Washington, D.C.— Today, House Small Business Committee Chairwoman Nydia M. Velázquez (D-NY) introduced a bill to establish a student loan debt forgiveness and deferment program for entrepreneurs. The Supporting America’s Young Entrepreneurs Act of 2021 seeks to lower one of the most prominent barriers to starting a business, outstanding student loan debt.
“Our nation is currently facing the dual crises of rising student loan debt and declining entrepreneurship,” said Chairwoman Velázquez. “High levels of student loan debt have helped make Millennials the least entrepreneurial generation in modern history. Today, debt is weighing down young people to the point where they are less likely to start businesses that provide good jobs and form the foundation of local economies.”
In 2021, outstanding student loan payments reached $1.7 trillion, eclipsing credit card debt and auto loan debt. A growing body of evidence shows that this debt burden is stifling rates of business startups. Economists have found that higher levels of student debt hurt overall business income and employment among business owners. For example, researchers at the Federal Reserve of Philadelphia found that an eight percent increase in total student debt in each county leads to 70 fewer new small businesses.
The crisis is also fueling persistent racial disparities in entrepreneurship. On average, Black and Hispanic students are more likely than white students to rely on student loans to pay for their education. These higher debt levels often lead to less appetite for taking risks associated with starting a small business among prospective entrepreneurs, helping maintain the racial wealth gap.

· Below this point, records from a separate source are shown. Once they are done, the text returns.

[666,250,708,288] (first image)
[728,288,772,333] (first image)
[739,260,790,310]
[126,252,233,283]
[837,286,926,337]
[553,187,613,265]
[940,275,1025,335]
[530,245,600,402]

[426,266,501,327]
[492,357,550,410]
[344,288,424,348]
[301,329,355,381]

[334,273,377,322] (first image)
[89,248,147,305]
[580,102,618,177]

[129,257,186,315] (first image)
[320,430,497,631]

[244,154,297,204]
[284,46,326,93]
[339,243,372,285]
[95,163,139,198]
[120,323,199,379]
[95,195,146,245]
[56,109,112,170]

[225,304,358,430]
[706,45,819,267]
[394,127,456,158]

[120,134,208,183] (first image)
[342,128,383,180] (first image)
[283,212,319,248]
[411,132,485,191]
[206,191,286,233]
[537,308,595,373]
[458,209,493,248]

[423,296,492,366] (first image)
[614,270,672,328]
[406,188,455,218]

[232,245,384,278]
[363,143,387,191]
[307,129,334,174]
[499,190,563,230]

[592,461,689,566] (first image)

Velázquez’s bill would offer debt relief to student debt holders that launch businesses in economically distressed areas. The bill would provide three years of interest-free student loan deferment and up to $20,000 in forgiveness for the founders of small businesses in economically distressed areas. Employees working at startups would also be able to access $15,000 worth of forgiveness regardless of their location. Under the legislation, The Internal Revenue Service would not consider debt forgiveness as taxable income. Additionally, the bill would mandate creating a new Young Entrepreneurs Business Center at the Small Business Administration to manage the program.
“America’s decades-long slide in entrepreneurship has the potential to hamper our recovery from the COVID and extend the economic fallout from this crisis,” said Chairwoman Velázquez. “If we want young people to play a meaningful role in the entrepreneurial ecosystem that powers our economy, we must reduce the burden of student loans.”
The bill is cosponsored by committee members Rep. Judy Chu (D-CA); Rep. Dwight Evans (D-PA); Rep. Andy Kim (D-NJ); and Rep. Dean Phillips (D-MN) Chairman, Subcommittee on Oversight, Investigations, and Regulations.